● What is being asked:
Go through the listing below and keep only the lines that contain the string "documentation", copying each one out in full.

......

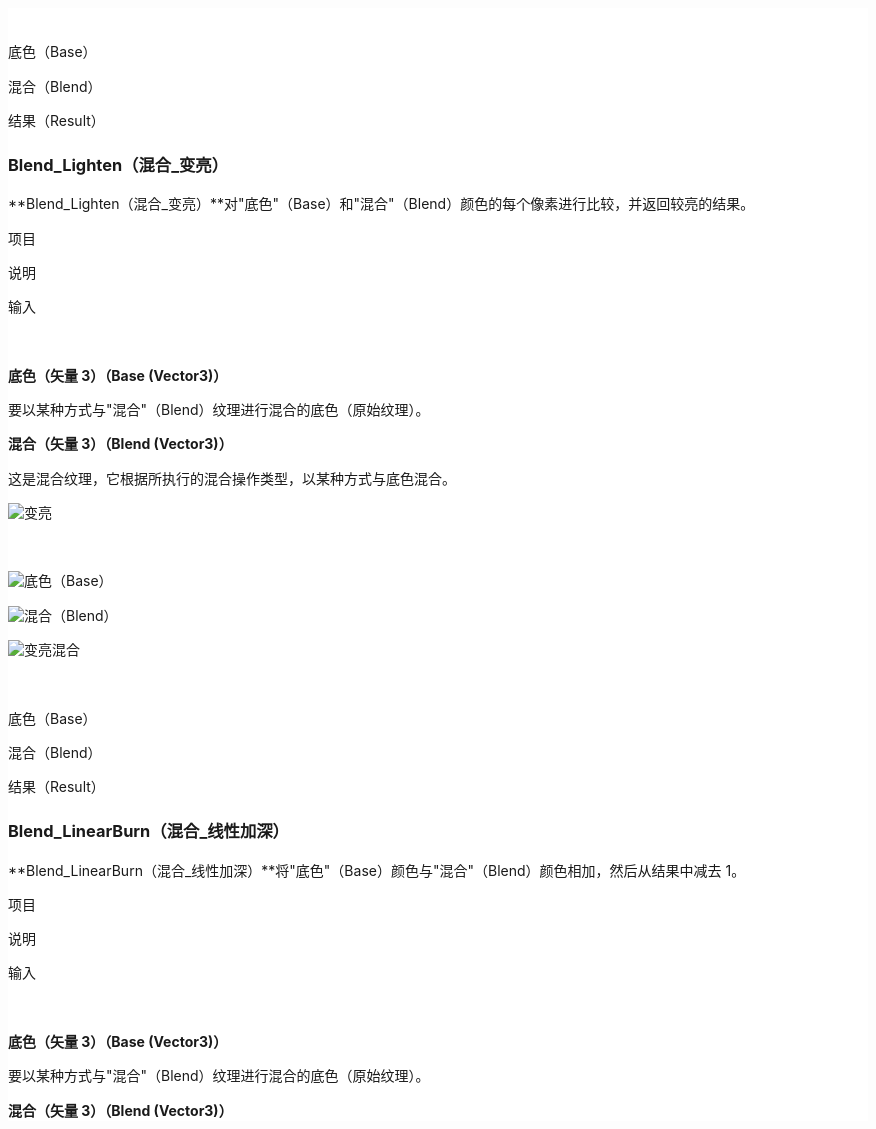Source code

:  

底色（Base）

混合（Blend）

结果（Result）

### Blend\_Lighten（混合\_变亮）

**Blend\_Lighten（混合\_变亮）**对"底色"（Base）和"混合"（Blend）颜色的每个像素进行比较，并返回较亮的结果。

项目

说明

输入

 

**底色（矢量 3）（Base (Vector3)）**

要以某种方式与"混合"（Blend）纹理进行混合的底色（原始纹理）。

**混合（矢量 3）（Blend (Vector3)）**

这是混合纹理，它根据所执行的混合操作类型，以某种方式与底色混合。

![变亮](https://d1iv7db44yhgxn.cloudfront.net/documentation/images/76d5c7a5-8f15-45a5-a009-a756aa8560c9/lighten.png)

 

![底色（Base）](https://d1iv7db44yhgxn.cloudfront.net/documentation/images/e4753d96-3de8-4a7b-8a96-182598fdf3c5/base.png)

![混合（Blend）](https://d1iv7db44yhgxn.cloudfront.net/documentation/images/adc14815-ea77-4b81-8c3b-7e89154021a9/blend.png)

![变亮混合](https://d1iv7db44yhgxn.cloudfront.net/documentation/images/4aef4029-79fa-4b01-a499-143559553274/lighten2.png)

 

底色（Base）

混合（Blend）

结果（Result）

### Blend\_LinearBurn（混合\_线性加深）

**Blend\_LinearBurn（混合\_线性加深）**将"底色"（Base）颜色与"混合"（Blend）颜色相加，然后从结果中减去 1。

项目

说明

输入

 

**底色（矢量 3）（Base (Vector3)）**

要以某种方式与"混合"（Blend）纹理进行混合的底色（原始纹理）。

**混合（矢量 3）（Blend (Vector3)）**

......

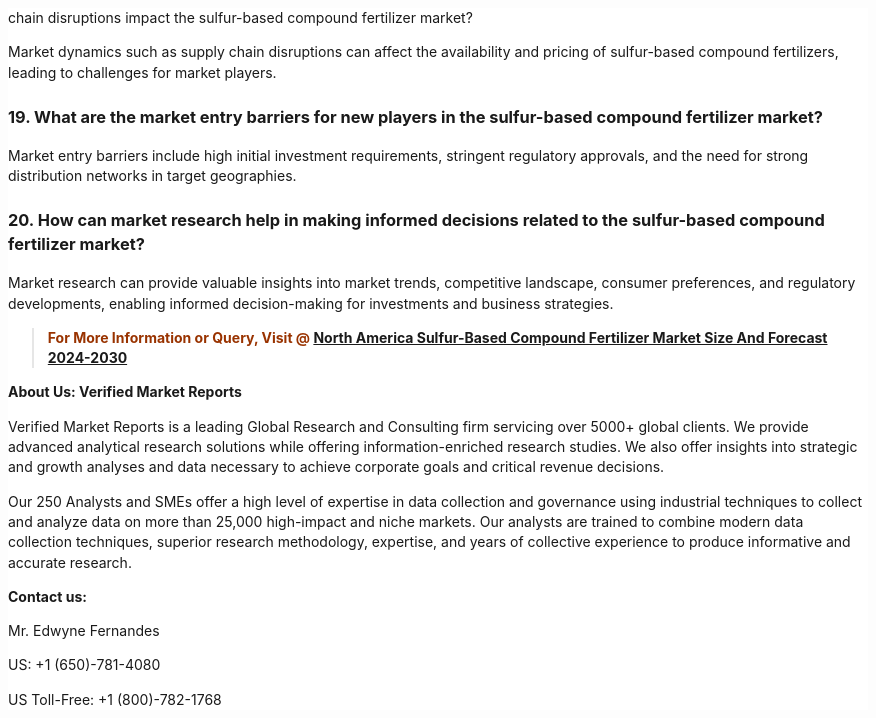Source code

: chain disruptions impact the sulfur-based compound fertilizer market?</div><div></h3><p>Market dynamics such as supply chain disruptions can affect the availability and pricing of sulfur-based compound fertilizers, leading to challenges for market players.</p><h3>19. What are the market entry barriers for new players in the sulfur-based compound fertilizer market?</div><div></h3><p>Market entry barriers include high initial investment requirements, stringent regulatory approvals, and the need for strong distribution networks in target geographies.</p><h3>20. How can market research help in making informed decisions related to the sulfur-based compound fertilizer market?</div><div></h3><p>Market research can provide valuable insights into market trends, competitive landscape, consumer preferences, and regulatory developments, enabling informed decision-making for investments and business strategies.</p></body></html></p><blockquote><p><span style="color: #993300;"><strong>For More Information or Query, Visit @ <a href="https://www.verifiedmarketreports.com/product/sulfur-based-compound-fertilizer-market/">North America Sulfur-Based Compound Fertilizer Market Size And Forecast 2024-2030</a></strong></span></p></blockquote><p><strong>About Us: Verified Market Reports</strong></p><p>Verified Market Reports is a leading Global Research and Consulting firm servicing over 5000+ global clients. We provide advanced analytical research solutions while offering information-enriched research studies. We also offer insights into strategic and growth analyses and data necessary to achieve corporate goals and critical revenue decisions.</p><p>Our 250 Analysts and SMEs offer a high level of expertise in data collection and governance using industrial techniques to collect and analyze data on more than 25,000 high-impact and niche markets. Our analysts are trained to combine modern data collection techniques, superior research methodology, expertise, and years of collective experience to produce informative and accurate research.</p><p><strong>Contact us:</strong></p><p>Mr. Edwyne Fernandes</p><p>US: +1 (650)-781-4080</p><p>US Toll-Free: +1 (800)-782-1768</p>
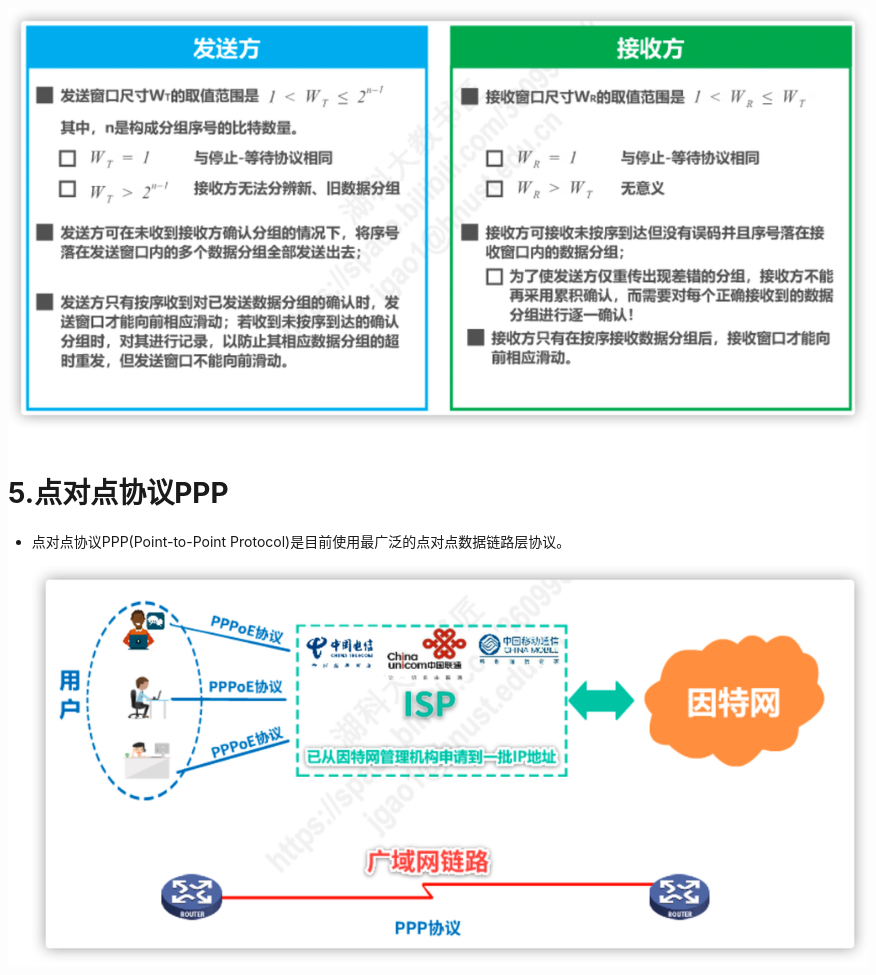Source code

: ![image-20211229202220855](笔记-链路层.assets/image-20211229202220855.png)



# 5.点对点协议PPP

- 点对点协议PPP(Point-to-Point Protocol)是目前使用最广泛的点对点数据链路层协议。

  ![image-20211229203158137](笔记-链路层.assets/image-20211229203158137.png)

......

● Output for this task:
![变亮](https://d1iv7db44yhgxn.cloudfront.net/documentation/images/76d5c7a5-8f15-45a5-a009-a756aa8560c9/lighten.png)
![底色（Base）](https://d1iv7db44yhgxn.cloudfront.net/documentation/images/e4753d96-3de8-4a7b-8a96-182598fdf3c5/base.png)
![混合（Blend）](https://d1iv7db44yhgxn.cloudfront.net/documentation/images/adc14815-ea77-4b81-8c3b-7e89154021a9/blend.png)
![变亮混合](https://d1iv7db44yhgxn.cloudfront.net/documentation/images/4aef4029-79fa-4b01-a499-143559553274/lighten2.png)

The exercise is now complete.